Isn't this the era of 'green jobs' and ecosystem management? Obama beware! Remember that old video game, "Where in the World is Carmen Sandiego," Now the coastal communities and all of us who eat fish should play a game of "Where in the World are the State Legislators."

And I've heard a flurry of complaints about a big news-service in Alaska removing blog submissions because they make some of the perpetrators of by-catch uncomfortable. The main point is like the legal beagle of the biggest trawl company said, "Help us behave ourselves."

The Bureau of Indian Affairs is helping Western Alaska Villagers with checks for maybe $500 apiece this winter. That's like giving each one of them a fish, after all, one carefully marketed large Chinook from the Copper River sold for $1,000. Thanks alot. To the federal government's credit they tried before to give them a fishing pole instead of a fish, it's just that the pole broke. And it wasn’t their entire fault it broke. But the fishing hole is being fished out anyway. Where did ALL the pollock in the Donut Hole go? Where did that huge school of pollock in Shelikof Straits go? Why do trawlers have to sift so much more water in the Bering Sea now to get enough salable fish to buy gas?

Lots of experienced people saw it coming. My father saw it coming in the 70's when he set up one of the first white-fish plants in Alaska in Petersburg . I don't know the whole history of why no trawling is allowed in S.E. Alaska to this day, but they had knocked the pollock stocks flat and ended up trawling flounder in little bays full of Dungeness crab. Bottom trawling in state waters all through Alaska was prohibited about the same time as well.

Remember, those mid-water trawl nets are like pulling a football field sized sieve through the water sideways. There are 12 factory trawlers and fifty odd smaller trawlers. And why don't they take some net makers suggestion to heart and slow down so the kings have some chance of escape? And why don't they say who it is that is responsible for all the by-catch, when they testify at Council meetings? Like kids in the school yard fight, they all stand in a circle with the teacher in the middle and point a finger to the one to the right.

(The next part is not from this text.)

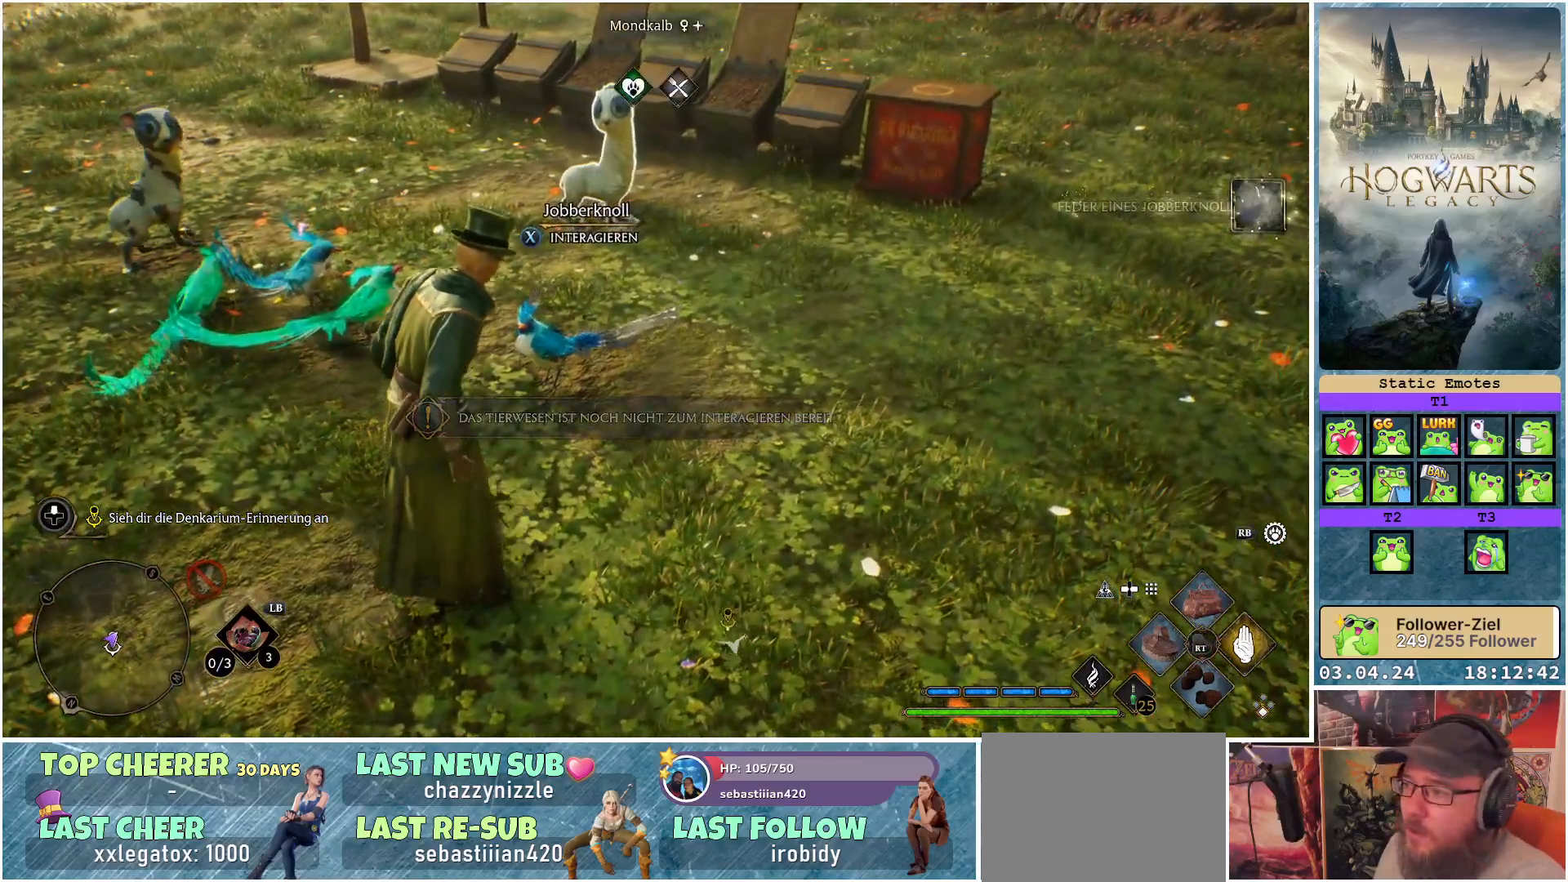
{"buttons": [], "left_stick": "up", "right_stick": "center", "events": [[167, "left_stick", "up"], [417, "right_stick", "center"]]}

Articles like this are supposed to end with a call to action to address the, "How can I help, nobody is ever going to listen to me." To maybe take a cue from the fighter plane Aces of the Tuskagee Airmen, the Western Alaska gillnetters could convoy to Anchorage to read their testimony into the Federal record at the next NPFMC meeting. Since a paralyzed fisheries management system hasn't listened to the cries of "stop the bycatch" before, maybe it's time to bring out the "Double V" slogan again. For peace to rein in the land, I think you have to "wage peace" on an individual basis. It's what makes us men. I urge you to read the story of David and Goliath again. And my message to the purveyors of the politically correct 'sustainable fisheries' mantra, it makes you look foolish, especially in a branch of Homeland Security. Tens of thousands of residents of Western Alaska might consider Homeland Security, who protects the trawlers, a real oxymoron.